- Directed by: Piotr Pałgan
- Written by: Darali Leli
- Produced by: Piotr Pałgan
- Starring: Elena Frolova, Konstantin Nikitin, Irina Krestyaninova, Leonid Gusev, Galina Volkova, Yuriy Eroshkin, Roman Boltachev, Sergei Nagovitsyn
- Cinematography: Dominik Pałgan
- Edited by: Wojtek Kaniewski
- Distributed by: Inwis kinopottonni
- Release date: 17 March 2011;
- Running time: 95 minutes
- Country: Russia
- Language: Udmurt

= Berry-Strawberry =

Berry-Strawberry (Узы-Боры, translit. Uzy-Bory; Ягода-Клубника, translit. Yagoda-Klubnika) is a 2011 comedy film in the Udmurt language directed by Piotr Pałgan based on a story by Darali Leli, who wrote the screenplay. The film was produced by Udmurt-Polish "Inwis kinopottonni". Before the film was released, the history of Udmurt cinema was that of only two films, "The Rivals" (1929) and "The Shadow of Alangasar" (1994).

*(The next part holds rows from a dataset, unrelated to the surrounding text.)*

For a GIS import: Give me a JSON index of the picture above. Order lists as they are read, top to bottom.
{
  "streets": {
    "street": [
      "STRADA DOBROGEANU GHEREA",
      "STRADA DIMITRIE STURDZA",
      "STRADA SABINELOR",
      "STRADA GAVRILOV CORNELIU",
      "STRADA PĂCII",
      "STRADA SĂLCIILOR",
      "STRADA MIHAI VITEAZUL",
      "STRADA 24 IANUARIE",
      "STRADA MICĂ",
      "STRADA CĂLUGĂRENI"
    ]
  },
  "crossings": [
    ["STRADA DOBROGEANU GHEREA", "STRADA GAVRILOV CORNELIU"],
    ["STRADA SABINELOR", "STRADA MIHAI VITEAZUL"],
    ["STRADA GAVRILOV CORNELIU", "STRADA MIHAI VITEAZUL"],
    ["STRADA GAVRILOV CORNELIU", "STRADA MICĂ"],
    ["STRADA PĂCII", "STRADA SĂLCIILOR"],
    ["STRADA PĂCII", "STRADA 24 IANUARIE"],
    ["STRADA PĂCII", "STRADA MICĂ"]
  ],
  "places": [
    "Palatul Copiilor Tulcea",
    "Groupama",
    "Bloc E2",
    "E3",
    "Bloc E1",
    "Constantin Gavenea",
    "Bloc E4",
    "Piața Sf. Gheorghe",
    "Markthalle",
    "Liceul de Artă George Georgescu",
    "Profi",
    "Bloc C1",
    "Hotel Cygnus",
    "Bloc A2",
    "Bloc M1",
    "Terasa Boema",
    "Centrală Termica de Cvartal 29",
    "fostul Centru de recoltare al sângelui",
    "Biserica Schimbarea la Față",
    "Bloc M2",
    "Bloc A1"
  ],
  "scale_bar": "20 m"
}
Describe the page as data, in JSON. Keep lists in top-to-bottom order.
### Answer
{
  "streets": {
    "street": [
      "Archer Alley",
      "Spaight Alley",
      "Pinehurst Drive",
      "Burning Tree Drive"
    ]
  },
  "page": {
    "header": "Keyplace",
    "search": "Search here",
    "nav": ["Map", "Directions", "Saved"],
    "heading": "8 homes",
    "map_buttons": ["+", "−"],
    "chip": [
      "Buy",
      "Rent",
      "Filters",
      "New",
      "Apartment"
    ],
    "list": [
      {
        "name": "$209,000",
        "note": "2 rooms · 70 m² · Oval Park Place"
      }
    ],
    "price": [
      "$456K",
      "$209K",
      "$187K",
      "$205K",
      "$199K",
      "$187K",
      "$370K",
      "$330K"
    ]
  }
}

The film's budget has not been revealed.

==Cast==
Elena Frolova, Konstantin Nikitin, Irina Krestyaninova, Leonid Gusev, Galina Volkova, Yuriy Eroshkin, Roman Boltachev, Sergei Nagovitsyn, Nikolai Smirnov, Anna Smirnova, Lyubov Kiseleva, Anatoly Galihanov, Maria Imbirnaya, Maxim Knyazev, Anastasia Petrova, Elena Baykova, Alexander Korenkov, as well as group MALPAN and villagers Purogurt.